GEOLOGY AND TOPOGRAPHY OF THE SOUTHERN BERKSHIRES: IMPACT AND IMPLICATIONS ON THE TRANSPORT OF CANNON FROM FORT TICONDEROGA, NY TO BOSTON, MA, 1775-1776
In addition to the drastic conditions of winter 1775-1776, this “noble train of artillery” negotiated the rugged and unknown area of the Taconic and Berkshire ranges in western Massachusetts. The Hudson River was the “highway” of choice in NY and once Westfield, MA was reached Knox was able to travel quickly on the Boston Post Road. However, the Taconic and Berkshire ranges presented the most difficult challenges of the expedition. Few east-west roads existed in the region and the ranges had long presented barriers to westward expansion.
Deformed in the Taconic and Acadian Orogenies, the rocks of the Taconic thrust sheets and the Berkshire Massif represent two upland areas in western Massachusetts separated by a lowland area underlain by the easily eroded Stockbridge Marble.
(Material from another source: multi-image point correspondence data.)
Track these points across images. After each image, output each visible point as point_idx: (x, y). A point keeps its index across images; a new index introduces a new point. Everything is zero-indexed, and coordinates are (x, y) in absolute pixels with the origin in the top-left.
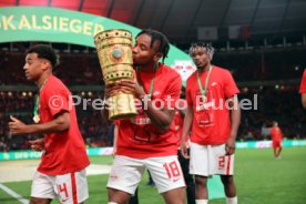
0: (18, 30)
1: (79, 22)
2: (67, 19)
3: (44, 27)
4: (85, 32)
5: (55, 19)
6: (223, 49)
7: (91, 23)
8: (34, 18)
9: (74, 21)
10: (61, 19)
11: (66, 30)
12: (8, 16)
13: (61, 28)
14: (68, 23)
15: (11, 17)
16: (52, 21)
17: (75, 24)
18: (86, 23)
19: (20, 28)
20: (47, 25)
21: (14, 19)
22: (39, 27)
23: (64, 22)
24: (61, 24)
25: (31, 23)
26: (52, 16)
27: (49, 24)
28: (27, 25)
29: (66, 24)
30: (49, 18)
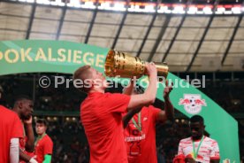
0: (34, 62)
1: (92, 55)
2: (80, 52)
3: (59, 59)
4: (97, 65)
5: (70, 51)
6: (228, 80)
7: (103, 56)
8: (50, 50)
9: (88, 54)
10: (75, 52)
11: (79, 62)
12: (26, 49)
13: (74, 61)
14: (82, 55)
15: (29, 49)
16: (66, 54)
17: (88, 57)
19: (36, 59)
20: (61, 58)
21: (31, 51)
22: (55, 60)
23: (78, 54)
24: (75, 56)
25: (47, 55)
26: (67, 49)
27: (64, 56)
28: (44, 57)
29: (80, 57)
30: (64, 51)
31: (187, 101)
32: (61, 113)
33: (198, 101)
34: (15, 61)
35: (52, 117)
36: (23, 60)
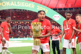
0: (11, 6)
1: (28, 3)
2: (24, 3)
4: (29, 7)
5: (21, 3)
7: (31, 4)
8: (15, 2)
9: (26, 3)
11: (24, 6)
13: (22, 5)
14: (25, 4)
15: (9, 2)
16: (20, 3)
17: (27, 4)
18: (29, 4)
19: (11, 5)
22: (16, 5)
23: (23, 3)
26: (20, 2)
27: (19, 4)
28: (13, 4)
29: (24, 4)
30: (19, 2)
31: (55, 17)
32: (19, 21)
33: (58, 17)
34: (5, 5)
35: (16, 22)
36: (7, 5)
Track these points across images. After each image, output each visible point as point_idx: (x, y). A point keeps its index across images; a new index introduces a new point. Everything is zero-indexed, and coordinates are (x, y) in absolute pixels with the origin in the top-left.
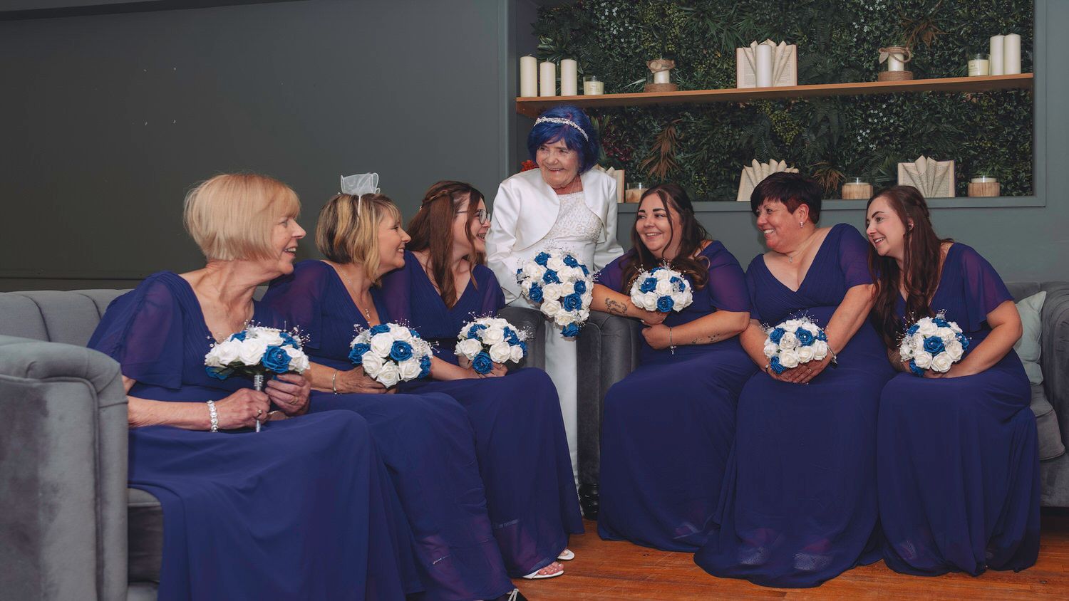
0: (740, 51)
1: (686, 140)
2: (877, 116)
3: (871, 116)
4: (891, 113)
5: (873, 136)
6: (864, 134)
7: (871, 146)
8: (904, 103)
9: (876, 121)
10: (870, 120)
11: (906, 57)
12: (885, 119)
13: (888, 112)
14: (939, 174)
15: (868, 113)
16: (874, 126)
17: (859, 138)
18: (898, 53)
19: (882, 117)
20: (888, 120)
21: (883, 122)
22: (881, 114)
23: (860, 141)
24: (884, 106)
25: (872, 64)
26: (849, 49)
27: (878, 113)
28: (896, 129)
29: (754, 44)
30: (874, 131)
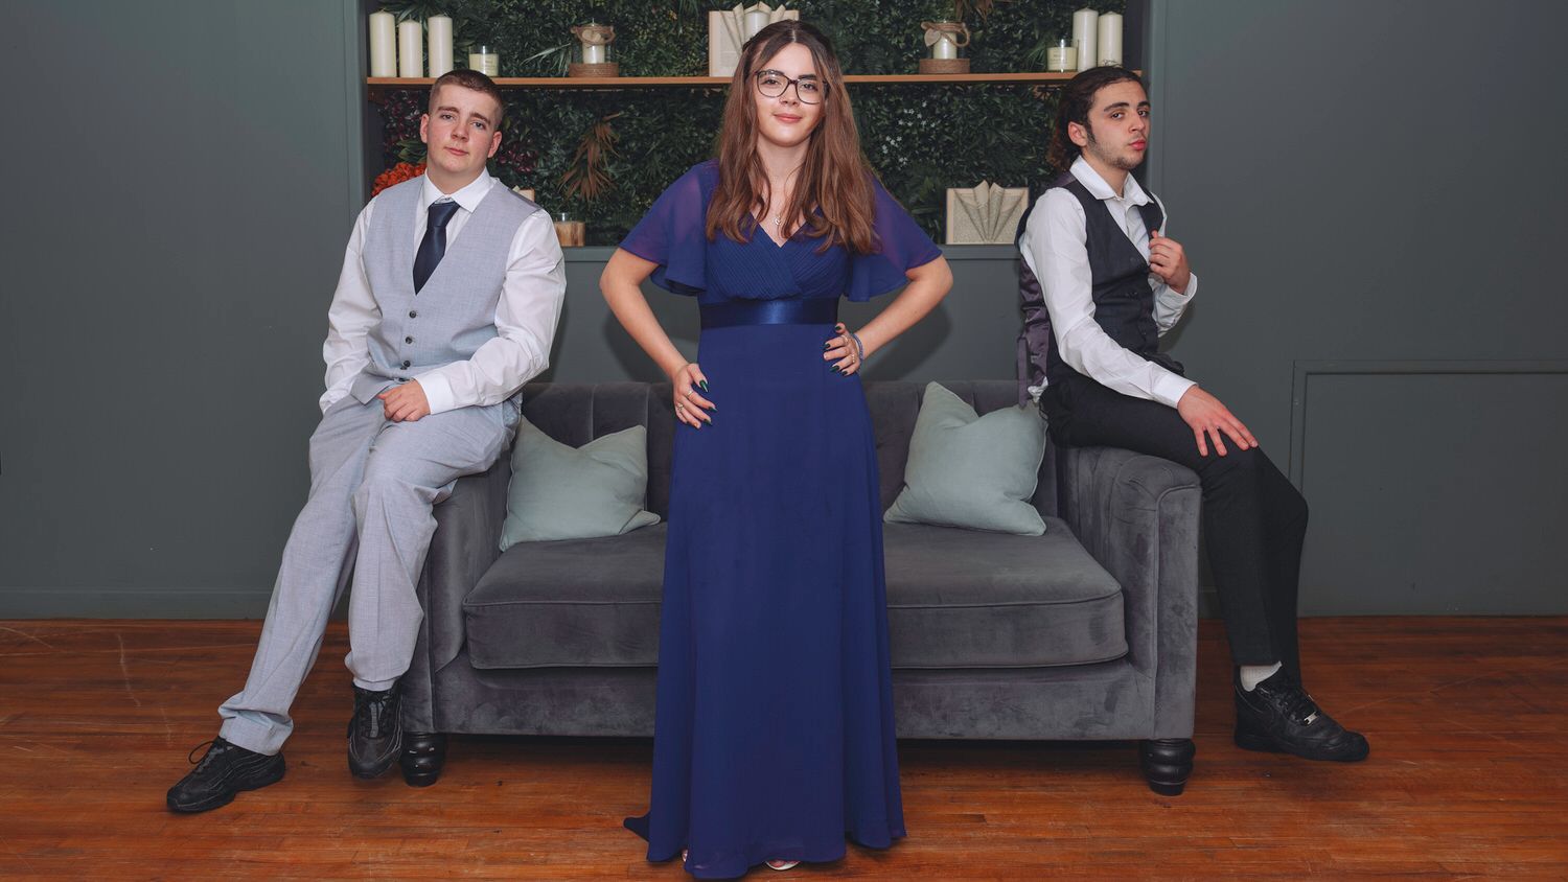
0: (715, 17)
1: (623, 143)
2: (913, 118)
3: (901, 116)
4: (933, 113)
5: (905, 146)
6: (892, 142)
7: (901, 160)
8: (951, 100)
9: (910, 124)
10: (901, 123)
11: (960, 38)
12: (924, 123)
13: (929, 113)
14: (1006, 208)
15: (899, 111)
16: (908, 131)
17: (884, 147)
18: (951, 32)
19: (920, 120)
20: (928, 125)
21: (921, 126)
22: (920, 116)
23: (886, 152)
24: (924, 105)
25: (902, 39)
26: (868, 16)
27: (915, 114)
28: (939, 136)
29: (738, 9)
30: (906, 138)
The Berkshire Massif is bounded on the east by the Middlefield Thrust and the sediments of the Hartford and Deerfield Basins.
This section of trail through western Massachusetts presented the biggest difficulties in getting the artillery train to Boston. The geology along the route of the expedition will be illustrated via overlays in Google Earth. Knox was able to accomplish the task and delivered the weaponry to a grateful General Washington on January 24, 1776 and the cannon, mortars and howitzers were mounted on Dorchester Heights and were used to drive the British from Boston on Evacuation Day, March 17, 1776.